Simon Shuster reports  on the gap between Western rhetoric about the Kiev protests and what the governments are willing to offer:
So it remains to be seen whether Europe’s generosity can match Ukrainian needs. To save the country from defaulting on its debts, the government says it requires more than $20 billion just to pay off its immediate obligations, including at least $2 billion owed to Russia for natural gas supplies. Over the next seven years, Ukraine would need more than $200 billion to fund the reforms the E.U. is demanding [bold mine-DL], according to Prime Minister Mykola Azarov. And there is no way the E.U. would pony up anywhere near that kind of money, especially considering Ukraine’s reputation for corruption. “It’s a black hole,” says Stefan Meister, a Ukraine expert at the European Council on Foreign Relations. “If you put money into it, half of it ends up in secret accounts somewhere in Switzerland.” [bold mine-DL]

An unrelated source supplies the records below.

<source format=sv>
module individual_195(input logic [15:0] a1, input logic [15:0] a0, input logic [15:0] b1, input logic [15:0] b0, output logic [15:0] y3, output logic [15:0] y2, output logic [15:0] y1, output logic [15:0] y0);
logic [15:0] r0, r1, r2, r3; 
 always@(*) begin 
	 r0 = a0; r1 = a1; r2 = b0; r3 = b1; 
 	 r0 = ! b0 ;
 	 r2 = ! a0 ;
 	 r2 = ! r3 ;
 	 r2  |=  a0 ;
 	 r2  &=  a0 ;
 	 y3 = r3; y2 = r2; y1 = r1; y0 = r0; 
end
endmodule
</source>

I’m trying to imagine a scenario in which leading European governments throw that much money at a corruption-riddled non-EU state, but I can’t see it. It would be a huge waste of resources on their part, and especially right now that is something that European governments couldn’t sell to their parliaments or their publics. That is especially true of EU member states that are suffering from their own severe economic and fiscal problems. Shuster concludes:
This week, the rotating presidency of the E.U. went from Lithuania, which has championed Ukraine’s integration with Europe, to the debt-wracked nation of Greece, which has little patience for charity cases other than its own. So in the next few months, just as Ukraine edges toward financial ruin, the concern of its western neighbors will likely fade away.

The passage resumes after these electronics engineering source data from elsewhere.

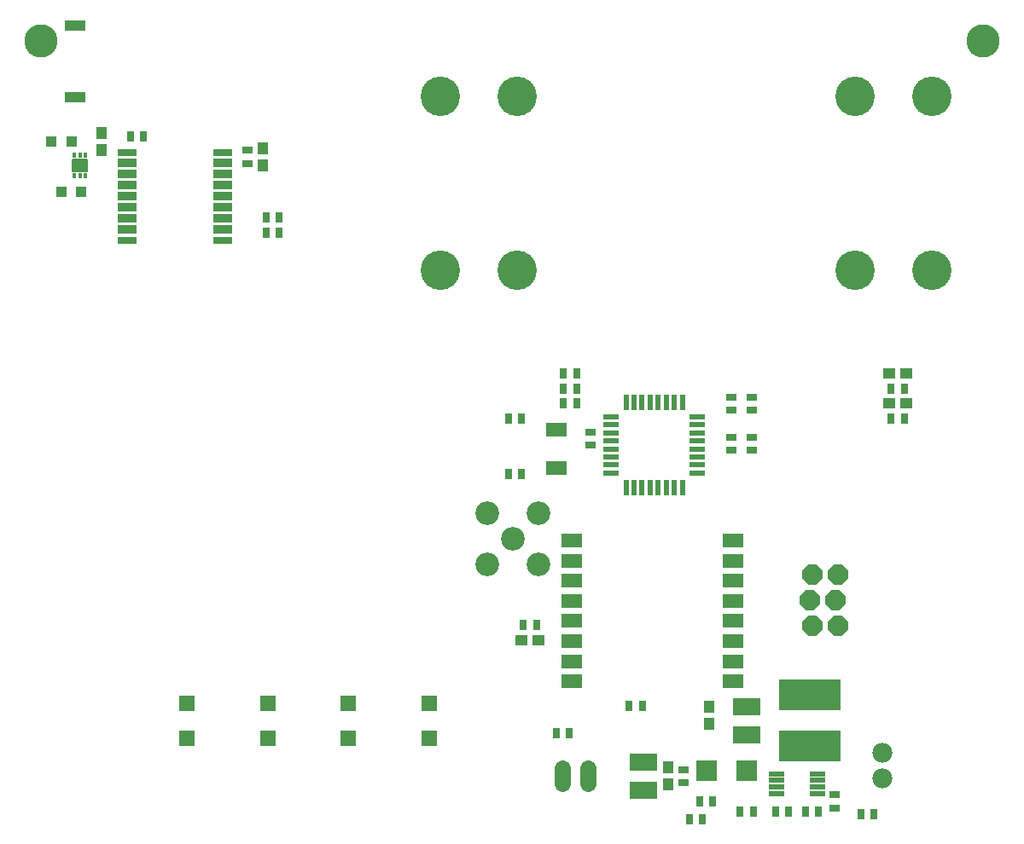
<source format=gts>
G75*
%MOIN*%
%OFA0B0*%
%FSLAX24Y24*%
%IPPOS*%
%LPD*%
%AMOC8*
5,1,8,0,0,1.08239X$1,22.5*
%
%ADD10C,0.1300*%
%ADD11R,0.0620X0.0240*%
%ADD12R,0.0240X0.0620*%
%ADD13R,0.0827X0.0434*%
%ADD14R,0.0827X0.0552*%
%ADD15R,0.0749X0.0355*%
%ADD16R,0.0749X0.0316*%
%ADD17C,0.0926*%
%ADD18R,0.0631X0.0631*%
%ADD19R,0.0394X0.0316*%
%ADD20R,0.0316X0.0394*%
%ADD21R,0.0434X0.0434*%
%ADD22R,0.0434X0.0473*%
%ADD23R,0.0473X0.0434*%
%ADD24R,0.1103X0.0670*%
%ADD25C,0.0640*%
%ADD26C,0.1540*%
%ADD27OC8,0.0780*%
%ADD28R,0.0640X0.0220*%
%ADD29R,0.0827X0.0827*%
%ADD30R,0.0150X0.0237*%
%ADD31C,0.0054*%
%ADD32C,0.0780*%
%ADD33R,0.2402X0.1221*%
D10*
X001558Y031156D03*
X038369Y031156D03*
D11*
X027177Y016469D03*
X027177Y016159D03*
X027177Y015839D03*
X027177Y015529D03*
X027177Y015209D03*
X027177Y014899D03*
X027177Y014579D03*
X027177Y014269D03*
X023837Y014269D03*
X023837Y014579D03*
X023837Y014899D03*
X023837Y015209D03*
X023837Y015529D03*
X023837Y015839D03*
X023837Y016159D03*
X023837Y016469D03*
D12*
X024407Y017039D03*
X024717Y017039D03*
X025037Y017039D03*
X025347Y017039D03*
X025667Y017039D03*
X025977Y017039D03*
X026297Y017039D03*
X026607Y017039D03*
X026607Y013699D03*
X026297Y013699D03*
X025977Y013699D03*
X025667Y013699D03*
X025347Y013699D03*
X025037Y013699D03*
X024717Y013699D03*
X024407Y013699D03*
D13*
X002873Y028961D03*
X002873Y031757D03*
D14*
X021676Y015959D03*
X021676Y014463D03*
X022298Y011629D03*
X022298Y010841D03*
X022298Y010054D03*
X022298Y009267D03*
X022298Y008479D03*
X022298Y007692D03*
X022298Y006904D03*
X022298Y006117D03*
X028597Y006117D03*
X028597Y006904D03*
X028597Y007692D03*
X028597Y008479D03*
X028597Y009267D03*
X028597Y010054D03*
X028597Y010841D03*
X028597Y011629D03*
D15*
X008652Y023786D03*
X008652Y024219D03*
X008652Y024652D03*
X008652Y025085D03*
X008652Y025519D03*
X008652Y025952D03*
X008652Y026385D03*
X004912Y026385D03*
X004912Y025952D03*
X004912Y025519D03*
X004912Y025085D03*
X004912Y024652D03*
X004912Y024219D03*
X004912Y023786D03*
D16*
X004912Y023373D03*
X008652Y023373D03*
X008652Y026798D03*
X004912Y026798D03*
D17*
X018991Y012700D03*
X019991Y011700D03*
X020991Y012700D03*
X020991Y010700D03*
X018991Y010700D03*
D18*
X007267Y003893D03*
X007267Y005270D03*
X010416Y005270D03*
X010416Y003893D03*
X013566Y003893D03*
X013566Y005270D03*
X016715Y005270D03*
X016715Y003893D03*
D19*
X026656Y002672D03*
X026656Y002160D03*
X032562Y001688D03*
X032562Y001176D03*
X029314Y015152D03*
X029314Y015664D03*
X028526Y015664D03*
X028526Y015152D03*
X028526Y016727D03*
X028526Y017239D03*
X029314Y017239D03*
X029314Y016727D03*
X023015Y015861D03*
X023015Y015349D03*
X009629Y026373D03*
X009629Y026885D03*
D20*
X010357Y024267D03*
X010869Y024267D03*
X010869Y023676D03*
X010357Y023676D03*
X005554Y027416D03*
X005042Y027416D03*
X019806Y016393D03*
X020318Y016393D03*
X021971Y016983D03*
X022483Y016983D03*
X022483Y017574D03*
X021971Y017574D03*
X021971Y018164D03*
X022483Y018164D03*
X020318Y014227D03*
X019806Y014227D03*
X020397Y008322D03*
X020908Y008322D03*
X024530Y005172D03*
X025042Y005172D03*
X022188Y004089D03*
X021676Y004089D03*
X026893Y000743D03*
X027404Y000743D03*
X027286Y001432D03*
X027798Y001432D03*
X028861Y001038D03*
X029373Y001038D03*
X030239Y001038D03*
X030751Y001038D03*
X031420Y001038D03*
X031932Y001038D03*
X033586Y000940D03*
X034097Y000940D03*
X034767Y016393D03*
X035278Y016393D03*
X035278Y017574D03*
X034767Y017574D03*
D21*
X003133Y025251D03*
X002345Y025251D03*
X001952Y027219D03*
X002739Y027219D03*
D22*
X003920Y026885D03*
X003920Y027554D03*
X010219Y026963D03*
X010219Y026294D03*
X027641Y005113D03*
X027641Y004444D03*
X026066Y002751D03*
X026066Y002081D03*
D23*
X020987Y007731D03*
X020318Y007731D03*
X034688Y016983D03*
X035357Y016983D03*
X035357Y018164D03*
X034688Y018164D03*
D24*
X029117Y005133D03*
X029117Y004030D03*
X025082Y002967D03*
X025082Y001865D03*
D25*
X022924Y002116D02*
X022924Y002716D01*
X021924Y002716D02*
X021924Y002116D01*
D26*
X020160Y022200D03*
X017168Y022200D03*
X017168Y028991D03*
X020160Y028991D03*
X033349Y028991D03*
X036341Y028991D03*
X036341Y022200D03*
X033349Y022200D03*
D27*
X032676Y010290D03*
X031676Y010290D03*
X031576Y009290D03*
X032576Y009290D03*
X032676Y008290D03*
X031676Y008290D03*
D28*
X031886Y002501D03*
X031886Y002251D03*
X031886Y001991D03*
X031886Y001741D03*
X030286Y001741D03*
X030286Y001991D03*
X030286Y002251D03*
X030286Y002501D03*
D29*
X029117Y002613D03*
X027542Y002613D03*
D30*
X003290Y025900D03*
X003074Y025900D03*
X002857Y025900D03*
X002857Y026688D03*
X003074Y026688D03*
X003290Y026688D03*
D31*
X002792Y026539D02*
X002792Y026049D01*
X002792Y026539D02*
X003356Y026539D01*
X003356Y026049D01*
X002792Y026049D01*
X002792Y026102D02*
X003356Y026102D01*
X003356Y026155D02*
X002792Y026155D01*
X002792Y026208D02*
X003356Y026208D01*
X003356Y026261D02*
X002792Y026261D01*
X002792Y026314D02*
X003356Y026314D01*
X003356Y026367D02*
X002792Y026367D01*
X002792Y026420D02*
X003356Y026420D01*
X003356Y026473D02*
X002792Y026473D01*
X002792Y026526D02*
X003356Y026526D01*
D32*
X034432Y003318D03*
X034432Y002318D03*
D33*
X031578Y003581D03*
X031578Y005581D03*
M02*

</source>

If that’s right, then the recent talk from Western diplomats and politicians of showing solidarity with the protesters will be revealed as so much empty bluster. Shuster writes:
But apart from these gestures, it is far from clear whether the West is willing or able to pull Ukraine out of its ongoing crisis. “It’s a false promise,” says Stephen Szabo, the head of the Transatlantic Academy, a policy research center based in Washington. “It’s going to lead to disillusionment in Ukraine.”
That should make us all wonder what the point of these shows of “support” really was, since there was never much chance that they would translate into real support. It would have been less misleading not to pretend that “the West” was coming to provide meaningful assistance when words appear to be the only thing that Western governments are prepared to offer.